Lee Cheuk-yan, 57 anos, presidente do Partido Trabalhista, pró-democracia, disse que os protestos juvenis nas ruas o deixaram tanto espantado quanto encorajado.

"Você olha para os rostos das pessoas aqui e vê que são muito jovens", disse Lee sobre uma plataforma de onde tinha discursado para uma multidão enorme na noite de terça-feira.

"Os velhos vão morrer, mas os jovens vão continua vivendo. Vão derrotar os velhos." Então ele voltou a discursar para a multidão jovem, com alto-falante, e repetiu suas palavras para eles, sendo recebido por um estrondo de aprovação.

Wong e a onda de protesto jovem que ele ajudou a inspirar estão muito menos aberto a fazer concessões que o campo democrático tradicional de Hong Kong, e essa divergência pode crescer se o governo chinês oferecer concessões apenas pequenas e os protestos continuarem.
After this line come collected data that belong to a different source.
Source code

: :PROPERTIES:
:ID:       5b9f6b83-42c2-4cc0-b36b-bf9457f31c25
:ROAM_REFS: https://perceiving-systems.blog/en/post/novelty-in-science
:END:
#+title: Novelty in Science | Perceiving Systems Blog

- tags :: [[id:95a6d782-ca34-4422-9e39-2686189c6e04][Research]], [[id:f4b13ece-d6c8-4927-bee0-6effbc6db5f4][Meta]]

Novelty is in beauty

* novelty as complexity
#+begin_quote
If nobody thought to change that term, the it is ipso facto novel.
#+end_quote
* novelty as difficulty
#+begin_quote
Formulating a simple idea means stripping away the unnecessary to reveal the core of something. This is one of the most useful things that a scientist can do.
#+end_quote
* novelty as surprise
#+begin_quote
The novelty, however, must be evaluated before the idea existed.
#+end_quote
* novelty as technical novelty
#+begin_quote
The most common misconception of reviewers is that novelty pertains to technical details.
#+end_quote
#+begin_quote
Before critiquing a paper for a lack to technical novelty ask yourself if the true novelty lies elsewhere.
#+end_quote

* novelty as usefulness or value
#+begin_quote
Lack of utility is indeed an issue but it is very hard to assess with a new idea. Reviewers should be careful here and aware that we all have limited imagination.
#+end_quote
Ele não respondeu a repetidas ligações e mensagens pedindo uma entrevista. Em entrevista que deu este ano a uma publicação online de Hong Kong, Wong afirmou que "conciliar antes de ter começado a lutar é ilógico".

"Não tenho problemas em negociar", acrescentou. "Mas, para negociar, é bom dispor de algumas fichas que você possa barganhar. Se não tiver nada, como você faz para travar uma guerra?"